Nonostante ciò, Robert riesce a dare una lezione ai due compagni che lo avevano picchiato e a riprendersi il giubbotto con una serie di pugni sferratigli. Corre così insieme a Jewel da Rocky che sta allenando Tommy sul ring della palestra a raccontargli la sua azione; all’inizio il padre è orgoglioso di suo figlio ma quando Tommy gli dice che deve continuare, Rocky gira di nuovo le spalle a Robert che se ne va deluso. Da quel momento, Rocky inizia ad avere così tanta fiducia in Tommy che per tutte le sue grandi vittorie arriva a dargli anche i calzoncini di Apollo Creed conservati dopo l’incontro con Drago, questo però fa salire drasticamente l’interesse di Duke, ancora disposto a vedere un grande pugile sul ring, a venire a conoscenza di Tommy e farlo passare dalla sua parte, dandogli in compenso la possibilità di combattere contro Cane…
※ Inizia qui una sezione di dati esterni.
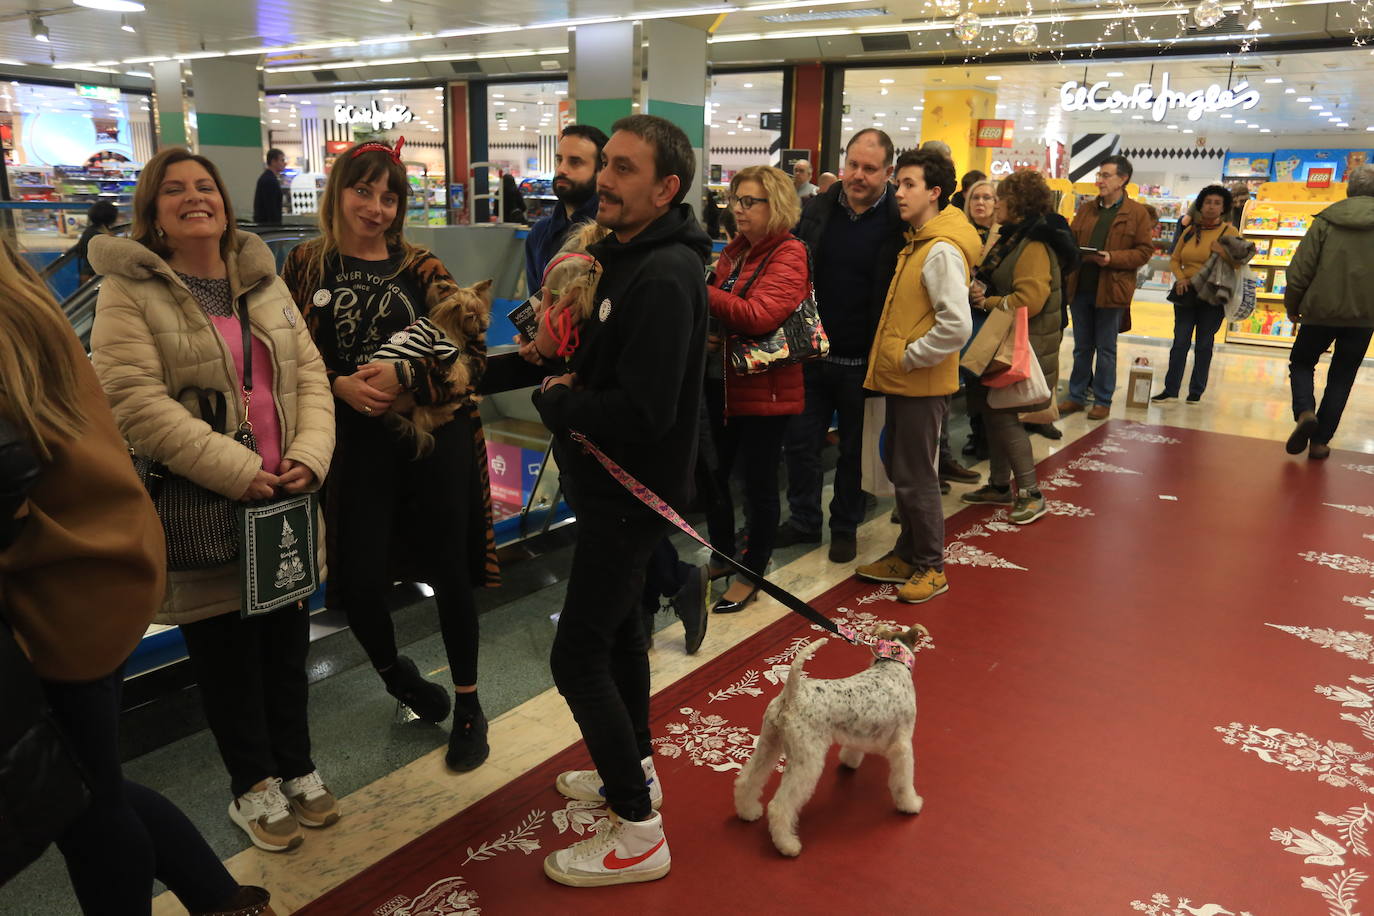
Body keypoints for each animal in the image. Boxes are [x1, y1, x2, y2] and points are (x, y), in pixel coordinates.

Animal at [730, 626, 923, 856]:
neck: (893, 666)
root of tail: (791, 694)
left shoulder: (858, 732)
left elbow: (853, 750)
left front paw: (850, 762)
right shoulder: (903, 745)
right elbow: (904, 781)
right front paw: (911, 803)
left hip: (768, 745)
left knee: (747, 780)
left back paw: (748, 811)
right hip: (807, 762)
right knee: (779, 806)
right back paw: (788, 845)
Sebbene siano stati i molti pareri negativi nei confronti di questo seguito decisamente più cupo rispetto ai due film precedenti, Rocky V si distingue per i suoi connotati realistici e affonda gli artigli sulle dure realtà di una stella cadente e delle conseguenze fisiche riportate. Stallone, sgonfia profondamente il suo amato “amico” Balboa e lo trascina in una dimensione desolante e priva di flash fotografici, lasciandolo con pochissime certezze (la famiglia, il rapporto con il figlio)alle quali, trovata un’effimera occasione di rivalsa, gira anche le spalle per poi capirne l’importanza. Interessante il personaggio di Tommy Gunn (l’attore Tommy Morrison era un pugile professionista, ma morì prematuramente nel 2013 per AIDS). Molto buona la regia, intensa e drammatica anche per la scelta della fotografia; godibilissime anche qui le musiche scelte per la duplice colonna sonora tornata nuovamente nelle mani di Bill Conti (splendida la ballad di Elton John “The measure of a man” sui titoli di coda con le immagini di tutta la saga). Da elogiare tutto il cast capace di donare alla gia impronta realistica della sceneggiatura, un tono drammatico godibile e mai melenso (Talia Shire, come quasi sempre, superiore a tutti). Stallone, invece, cambia alcuni lati del suo personaggio facendolo apparire fortemente stordito dopo lo scontro feroce con Drago, tanto da imbarazzare. La domanda che ci poniamo sulla riuscita di questo film è comunque la seguente: il desiderato distacco dal ring voluto da Stallone (come sceneggiatore) e la caduta libera di una star dello sport americano, era davvero necessario? La saga di Rocky avrebbe avuto più appeal se si fosse chiusa con l’epico quarto capitolo? Con la resurrezione del personaggio nel 2006, Rocky tornerà sul ring per un ultima volta, ma il tutto saprà inevitabilmente di chimico e plastificato: Rocky Balboa non era davvero richiesto, anche se al cinema c’andammo tutti. Bene invece fa questo (finto) ultimo quinto episodio, dove inizialmente il nostro eroe sarebbe anche dovuto morire…forse sarebbe stato davvero troppo.